Toronto has a brand new Black woman-led real estate company, and its owner hopes to help other people of colour in the city achieve their dreams and create long-lasting wealth.
Renowned realtor Bethany King started her work in the real estate industry in 2018. Since then, she has become a top-producing professional, and built one of the best-performing teams at her previous brokerage.
She has also built a successful social media platform, with over 140K followers on TikTok and 11k on Instagram, where she creates engaging content about the housing market and systemic barriers in the real estate industry, with the goal of reinventing how agents communicate effectively with their clients.
Now, King is launching her own brokerage, King Realty Co., which is one of Toronto’s first real estate companies to be entirely led by a Black woman.
“It’s being black owned isn’t just the headline, it is history being made. And the thing is we are not trying to compete with traditional brokerages in the marketplace.

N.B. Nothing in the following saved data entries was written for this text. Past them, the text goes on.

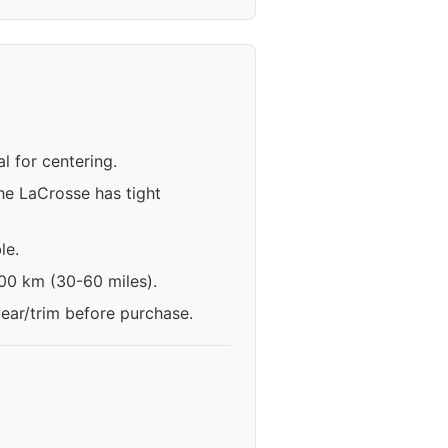
l for centering.
he LaCrosse has tight
le.
100 km (30-60 miles).
year/trim before purchase.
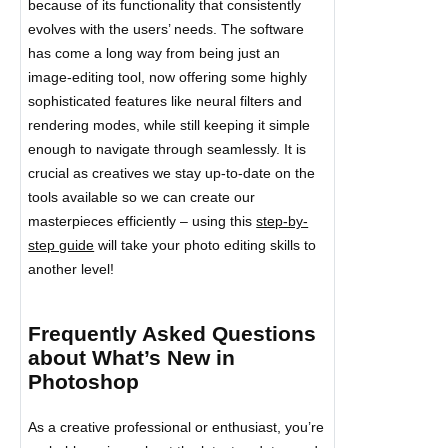
because of its functionality that consistently
evolves with the users’ needs. The software
has come a long way from being just an
image-editing tool, now offering some highly
sophisticated features like neural filters and
rendering modes, while still keeping it simple
enough to navigate through seamlessly. It is
crucial as creatives we stay up-to-date on the
tools available so we can create our
masterpieces efficiently – using this
step-by-
step guide
will take your photo editing skills to
another level!
Frequently Asked Questions
about What’s New in
Photoshop
As a creative professional or enthusiast, you’re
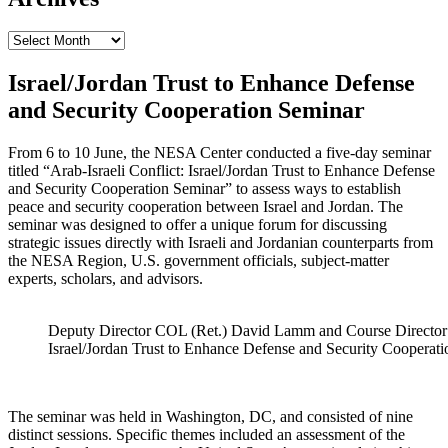
Archives
Israel/Jordan Trust to Enhance Defense
and Security Cooperation Seminar
From 6 to 10 June, the NESA Center conducted a five-day seminar
titled “Arab-Israeli Conflict: Israel/Jordan Trust to Enhance Defense
and Security Cooperation Seminar” to assess ways to establish
peace and security cooperation between Israel and Jordan. The
seminar was designed to offer a unique forum for discussing
strategic issues directly with Israeli and Jordanian counterparts from
the NESA Region, U.S. government officials, subject-matter
experts, scholars, and advisors.
Deputy Director COL (Ret.) David Lamm and Course Director 
Israel/Jordan Trust to Enhance Defense and Security Cooperati
The seminar was held in Washington, DC, and consisted of nine
distinct sessions. Specific themes included an assessment of the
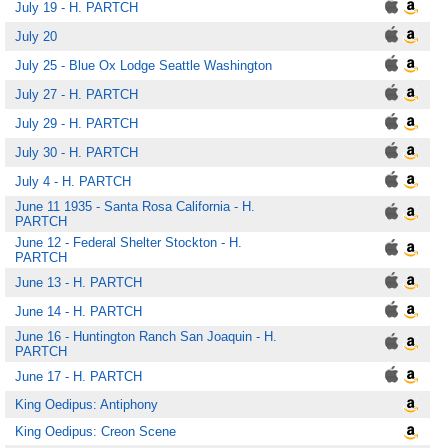
July 19 - H. PARTCH
July 20
July 25 - Blue Ox Lodge Seattle Washington
July 27 - H. PARTCH
July 29 - H. PARTCH
July 30 - H. PARTCH
July 4 - H. PARTCH
June 11 1935 - Santa Rosa California - H.
PARTCH
June 12 - Federal Shelter Stockton - H.
PARTCH
June 13 - H. PARTCH
June 14 - H. PARTCH
June 16 - Huntington Ranch San Joaquin - H.
PARTCH
June 17 - H. PARTCH
King Oedipus: Antiphony
King Oedipus: Creon Scene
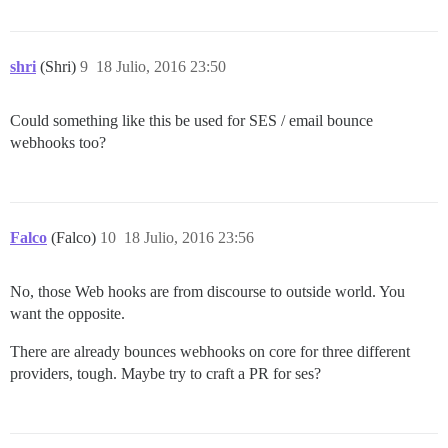
shri
(Shri)
9
18 Julio, 2016 23:50
Could something like this be used for SES / email bounce
webhooks too?
Falco
(Falco)
10
18 Julio, 2016 23:56
No, those Web hooks are from discourse to outside world. You
want the opposite.
There are already bounces webhooks on core for three different
providers, tough. Maybe try to craft a PR for ses?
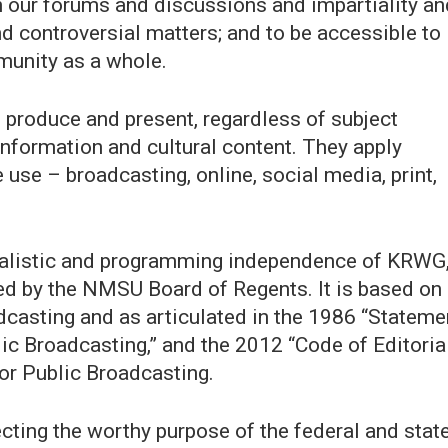
 in our forums and discussions and impartiality an
nd controversial matters; and to be accessible to
munity as a whole.
e produce and present, regardless of subject
 information and cultural content. They apply
use – broadcasting, online, social media, print,
urnalistic and programming independence of KRWG
nsed by the NMSU Board of Regents. It is based on
dcasting and as articulated in the 1986 “Stateme
blic Broadcasting,” and the 2012 “Code of Editoria
for Public Broadcasting.
ecting the worthy purpose of the federal and stat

We are building what comes next,” she told Now Toronto on Wednesday.
Despite Toronto being one of the most diverse cities in the world, King says the city’s real estate industry still has a long way to go in representing this diversity.

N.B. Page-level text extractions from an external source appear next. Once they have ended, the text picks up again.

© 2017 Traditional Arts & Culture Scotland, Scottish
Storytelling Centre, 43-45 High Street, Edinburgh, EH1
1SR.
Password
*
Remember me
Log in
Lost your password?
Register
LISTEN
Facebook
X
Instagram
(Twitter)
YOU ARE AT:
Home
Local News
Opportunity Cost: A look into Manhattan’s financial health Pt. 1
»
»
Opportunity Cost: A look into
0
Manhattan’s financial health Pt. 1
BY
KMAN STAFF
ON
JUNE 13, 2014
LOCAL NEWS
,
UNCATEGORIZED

In 2021, a survey conducted by the Toronto Regional Real Estate Board (TRREB) revealed that while there is significant diversity in the industry, with 58 per cent of its members identifying as racialized, this diversity is not equally reflected across all communities.
Although eight per cent of the city’s population identified as Black at the time, only three per cent of the TRREB’s members were Black. Meanwhile, Black respondents were also more likely to report experiencing unfair treatment by clients, colleagues, home inspectors, and financial institutions, or having their clients face discrimination from home buyers. Additionally, 29 per cent of the women surveyed also reported being more likely to experience unfair treatment.
But King hopes that Realty King Co. will be a step towards changing this reality for other entrepreneurs, while supporting racialized homebuyers and owners in the city.
“I’ve spent so many years helping people from all ethnicities buy and sell real estate. Primarily, though I represent a lot of visible minorities, and it’s so satisfactory when you can play such a small part in a milestone in someone’s life when they buy their first home, for example,” she said.
“But now it’s also such a wonderful feeling when you can help and empower other business professionals to support themselves and build businesses where they can live their dream lives, is what we say, and truly build generational wealth and legacy.”
The realtor explains that buying real estate is one of the most effective ways for people to build long-lasting wealth, and she hopes to facilitate that for racialized people, along with younger clients.
Using a modern, technology-driven approach, King says the new brokerage will utilize technology, artificial intelligence, and cloud-based software that are often overlooked by other traditional firms.
Moreover, the realtor says that her team is prepared to find solutions and adapt to the realities faced by younger generations, who experience greater economic challenges than previous ones, which affects their ability to enter the market.
“The new generation, whether they are business owners, real estate agents or consumers, have now experienced several recessions, several economic changes,” she said.
“Sometimes a consumer is looking for an agent or a business professional, whether that’s real estate mortgages, no matter what industry, [who] can adapt to these times and [who] understands.”
In addition, King hopes that her success with launching the company will inspire young generations to chase their dreams, especially People of Colour.
“When we say that we’re building a legacy, we’re building representation for generations after us, so that other young girls and young boys can have an office that they can walk into in the future and talk to people who look like them, and who understand their journey and who understand their challenges.”